The response problem is not only medical. WHO says contact tracing and follow-up are being complicated by insecurity, inadequate isolation, care and referral systems. Those are the systems that determine whether suspected cases are found quickly, whether patients can be moved safely, whether health workers can protect themselves and whether communities receive clear guidance before transmission widens.
National authorities, WHO and partners are deploying rapid response teams, delivering medical supplies, strengthening surveillance and laboratory confirmation, improving infection prevention and control, setting up safe treatment centres and working on community engagement, according to WHO. Those measures depend on access to affected areas and enough public-health capacity to keep pace with new cases.

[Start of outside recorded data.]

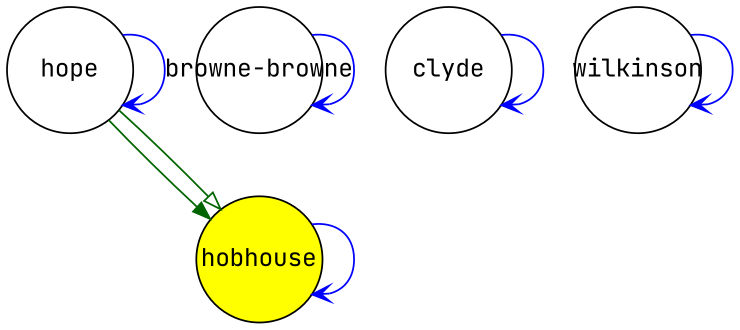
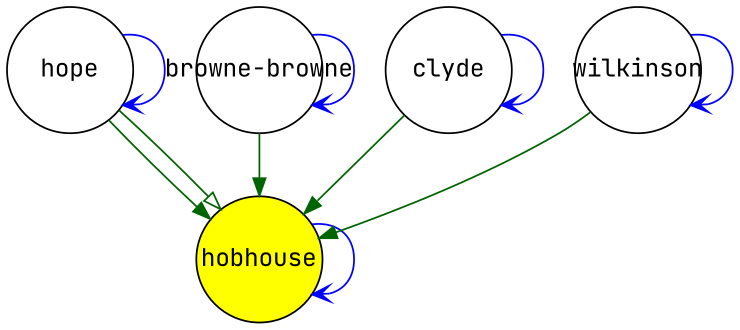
  digraph {
    fontname="JetBrains Mono"
    node [fillcolor=white fixedsize=true fontname="JetBrains Mono" shape=circle style=filled]
    edge [arrowhead=vee color=blue fontname="JetBrains Mono" penwidth=1]
    hope [height=1 width=1]
    hobhouse [fillcolor=yellow height=1 width=1]
    n3 [height=1 label="browne-browne" width=1]
    clyde [height=1 width=1]
    n5 [height=1 label=wilkinson width=1]
    hope -> hope
    hope -> hobhouse [arrowhead=normal color=darkgreen]
    hope -> hobhouse [arrowhead=onormal color=darkgreen]
    hobhouse -> hobhouse
+   n3 -> hobhouse [arrowhead=normal color=darkgreen]
    n3 -> n3
+   clyde -> hobhouse [arrowhead=normal color=darkgreen]
    clyde -> clyde
+   n5 -> hobhouse [arrowhead=normal color=darkgreen]
    n5 -> n5
  }
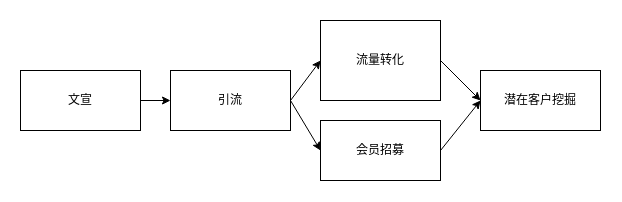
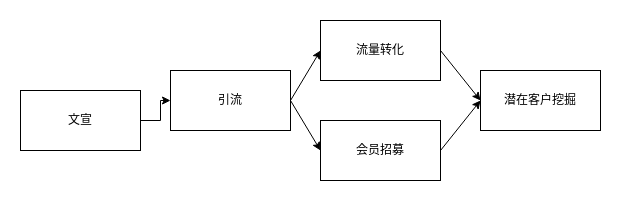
  <mxCell id="0" />
  <mxCell id="1" parent="0" />
  <mxCell id="2" style="edgeStyle=orthogonalEdgeStyle;rounded=0;orthogonalLoop=1;jettySize=auto;html=1;exitX=1;exitY=0.5;exitDx=0;exitDy=0;endArrow=classic;endFill=1;" edge="1" parent="1" source="3" target="6"><mxGeometry relative="1" as="geometry" /></mxCell>
- <mxCell id="3" value="文宣" style="rounded=0;whiteSpace=wrap;html=1;" vertex="1" parent="1"><mxGeometry x="20" y="70" width="120" height="60" as="geometry" /></mxCell>
+ <mxCell id="3" value="文宣" style="rounded=0;whiteSpace=wrap;html=1;" vertex="1" parent="1"><mxGeometry x="20" y="90" width="120" height="60" as="geometry" /></mxCell>
  <mxCell id="4" style="rounded=0;orthogonalLoop=1;jettySize=auto;html=1;exitX=1;exitY=0.5;exitDx=0;exitDy=0;entryX=0;entryY=0.5;entryDx=0;entryDy=0;endArrow=classic;endFill=1;" edge="1" parent="1" source="6" target="8"><mxGeometry relative="1" as="geometry" /></mxCell>
  <mxCell id="5" style="edgeStyle=none;rounded=0;orthogonalLoop=1;jettySize=auto;html=1;exitX=1;exitY=0.5;exitDx=0;exitDy=0;entryX=0;entryY=0.5;entryDx=0;entryDy=0;endArrow=classic;endFill=1;" edge="1" parent="1" source="6" target="10"><mxGeometry relative="1" as="geometry" /></mxCell>
  <mxCell id="6" value="引流" style="rounded=0;whiteSpace=wrap;html=1;" vertex="1" parent="1"><mxGeometry x="170" y="70" width="120" height="60" as="geometry" /></mxCell>
  <mxCell id="7" style="edgeStyle=none;rounded=0;orthogonalLoop=1;jettySize=auto;html=1;exitX=1;exitY=0.5;exitDx=0;exitDy=0;entryX=0;entryY=0.5;entryDx=0;entryDy=0;endArrow=classic;endFill=1;" edge="1" parent="1" source="8" target="11"><mxGeometry relative="1" as="geometry" /></mxCell>
- <mxCell id="8" value="流量转化" style="rounded=0;whiteSpace=wrap;html=1;" vertex="1" parent="1"><mxGeometry x="320" y="20" width="120" height="80" as="geometry" /></mxCell>
+ <mxCell id="8" value="流量转化" style="rounded=0;whiteSpace=wrap;html=1;" vertex="1" parent="1"><mxGeometry x="320" y="20" width="120" height="60" as="geometry" /></mxCell>
  <mxCell id="9" style="edgeStyle=none;rounded=0;orthogonalLoop=1;jettySize=auto;html=1;exitX=1;exitY=0.5;exitDx=0;exitDy=0;entryX=0;entryY=0.5;entryDx=0;entryDy=0;endArrow=classic;endFill=1;" edge="1" parent="1" source="10" target="11"><mxGeometry relative="1" as="geometry" /></mxCell>
  <mxCell id="10" value="会员招募" style="rounded=0;whiteSpace=wrap;html=1;" vertex="1" parent="1"><mxGeometry x="320" y="120" width="120" height="60" as="geometry" /></mxCell>
  <mxCell id="11" value="潜在客户挖掘" style="rounded=0;whiteSpace=wrap;html=1;" vertex="1" parent="1"><mxGeometry x="480" y="70" width="120" height="60" as="geometry" /></mxCell>
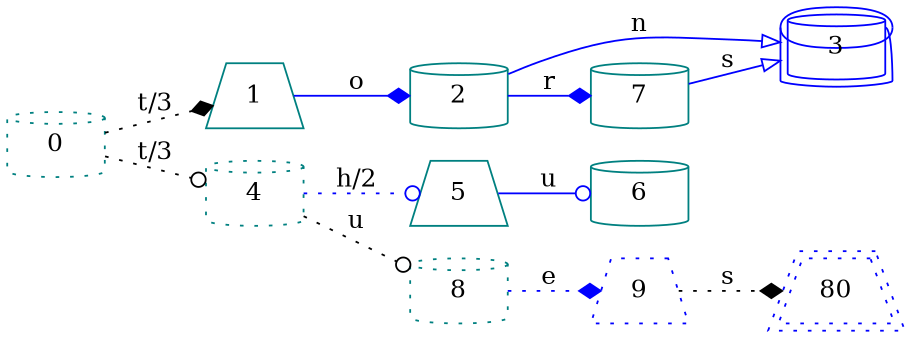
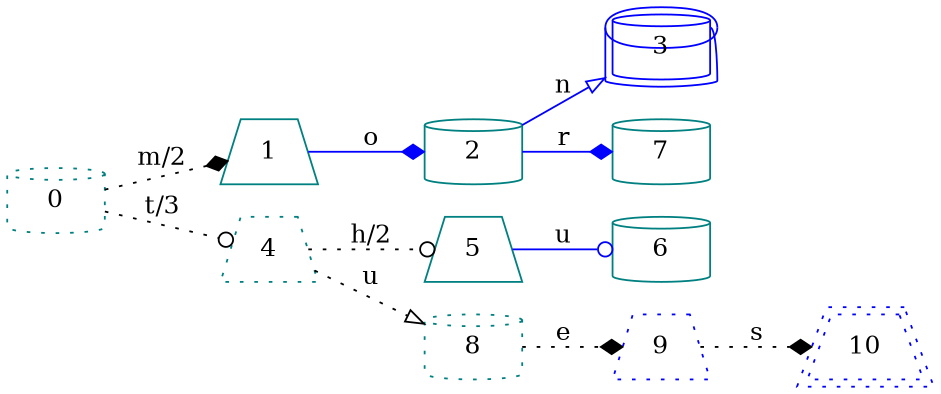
  digraph {
    labeljust=l
    labelloc=l
    rankdir=LR
    node [color=teal shape=cylinder]
    edge [arrowhead=diamond style=dotted]
    0 [style=dotted]
    1 [shape=trapezium]
-   4 [style=dotted]
+   4 [shape=trapezium style=dotted]
    2
    5 [shape=trapezium]
    8 [style=dotted]
    3 [color=blue peripheries=2]
    7
    6
    9 [color=blue shape=trapezium style=dotted]
-   10 [color=blue peripheries=2 shape=trapezium style=dotted label=80]
-   0 -> 1 [label="t/3"]
+   10 [color=blue peripheries=2 shape=trapezium style=dotted]
+   0 -> 1 [label="m/2"]
    0 -> 4 [arrowhead=odot label="t/3"]
    1 -> 2 [color=blue label=o style=""]
-   4 -> 5 [arrowhead=odot label="h/2" color=blue]
-   4 -> 8 [arrowhead=odot label=u]
+   4 -> 5 [arrowhead=odot label="h/2"]
+   4 -> 8 [arrowhead=onormal label=u]
    2 -> 3 [arrowhead=onormal color=blue label=n style=""]
    2 -> 7 [color=blue label=r style=""]
    5 -> 6 [arrowhead=odot color=blue label=u style=""]
-   8 -> 9 [label=e color=blue]
-   7 -> 3 [arrowhead=onormal color=blue label=s style=""]
+   8 -> 9 [label=e]
    9 -> 10 [label=s]
  }
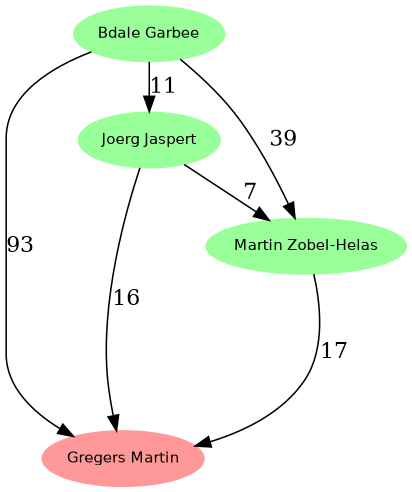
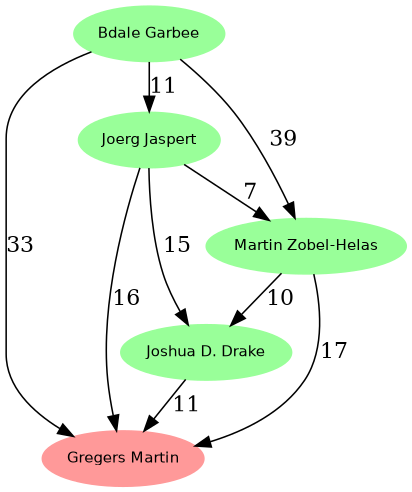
  digraph {
    ranksep=0.25
    node [color="#99ff99" fontname=Helvetica fontsize=10 style=filled]
    "Bdale Garbee"
    "Joerg Jaspert"
    "Martin Zobel-Helas"
    n4 [color="#ff9999" label="Gregers Martin"]
+   "Joshua D. Drake"
    "Bdale Garbee" -> "Joerg Jaspert" [label=11]
    "Bdale Garbee" -> "Martin Zobel-Helas" [label=39]
-   "Bdale Garbee" -> n4 [label=93]
+   "Bdale Garbee" -> n4 [label=33]
    "Joerg Jaspert" -> "Martin Zobel-Helas" [label=7]
    "Joerg Jaspert" -> n4 [label=16]
+   "Joerg Jaspert" -> "Joshua D. Drake" [label=15]
    "Martin Zobel-Helas" -> n4 [label=17]
+   "Martin Zobel-Helas" -> "Joshua D. Drake" [label=10]
+   "Joshua D. Drake" -> n4 [label=11]
  }
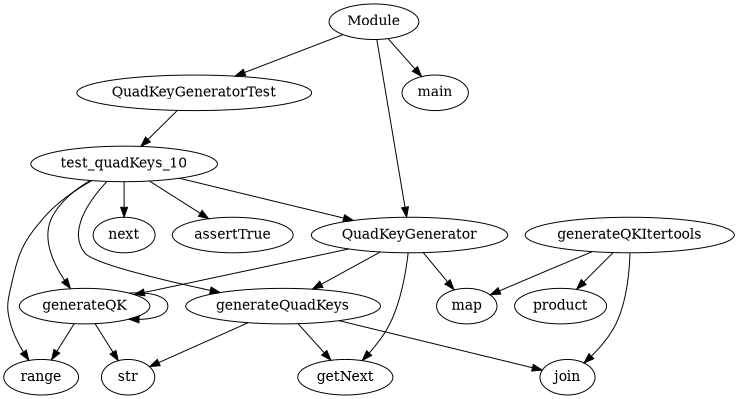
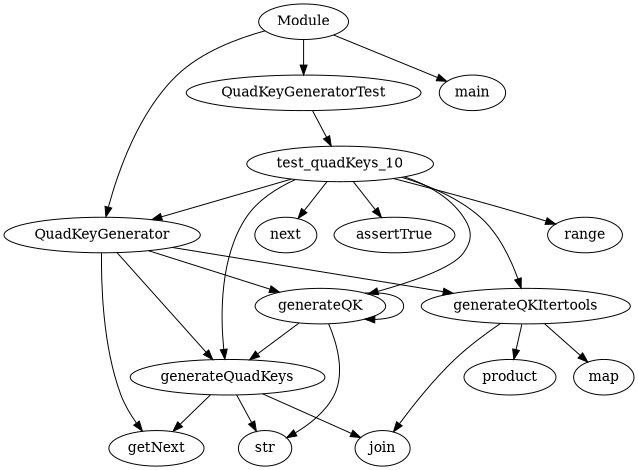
  digraph {
    generateQuadKeys
    getNext
    join
    str
    generateQK
    range
    generateQKItertools
    product
    map
    test_quadKeys_10
    QuadKeyGenerator
    next
    assertTrue
    Module
    QuadKeyGeneratorTest
    main
    generateQuadKeys -> getNext
    generateQuadKeys -> join
    generateQuadKeys -> str
    generateQK -> str
    generateQK -> generateQK
-   generateQK -> range
+   generateQK -> generateQuadKeys
    generateQKItertools -> join
    generateQKItertools -> product
    generateQKItertools -> map
    test_quadKeys_10 -> generateQuadKeys
    test_quadKeys_10 -> generateQK
    test_quadKeys_10 -> range
+   test_quadKeys_10 -> generateQKItertools
    test_quadKeys_10 -> QuadKeyGenerator
    test_quadKeys_10 -> next
    test_quadKeys_10 -> assertTrue
    QuadKeyGenerator -> generateQuadKeys
    QuadKeyGenerator -> getNext
    QuadKeyGenerator -> generateQK
-   QuadKeyGenerator -> map
+   QuadKeyGenerator -> generateQKItertools
    Module -> QuadKeyGenerator
    Module -> QuadKeyGeneratorTest
    Module -> main
    QuadKeyGeneratorTest -> test_quadKeys_10
  }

The Standard reported that WHO had declared the outbreak a Public Health Emergency of International Concern and that Hong Kong activated an Emergency Response Level under its Ebola preparedness plan. The supplied WHO excerpt confirms a rapidly evolving cross-border outbreak and response measures, but it does not itself include the PHEIC declaration language, so that claim should be treated as reported by The Standard rather than independently confirmed by the WHO excerpt provided here.
Risk is being assessed differently by location. ECDC said the likelihood of infection for people living in the EU/EEA remains very low, while continuing to monitor the situation. That does not reduce the operational pressure in affected parts of DRC and Uganda, where confirmed and suspected cases, insecurity and weak referral systems are already shaping the outbreak response.
The cleanest implication is that Ebola control now depends as much on access and public-health logistics as on formal alerts. The outbreak can only be contained if tracing, isolation, treatment, supply delivery and community trust move faster than cross-border transmission.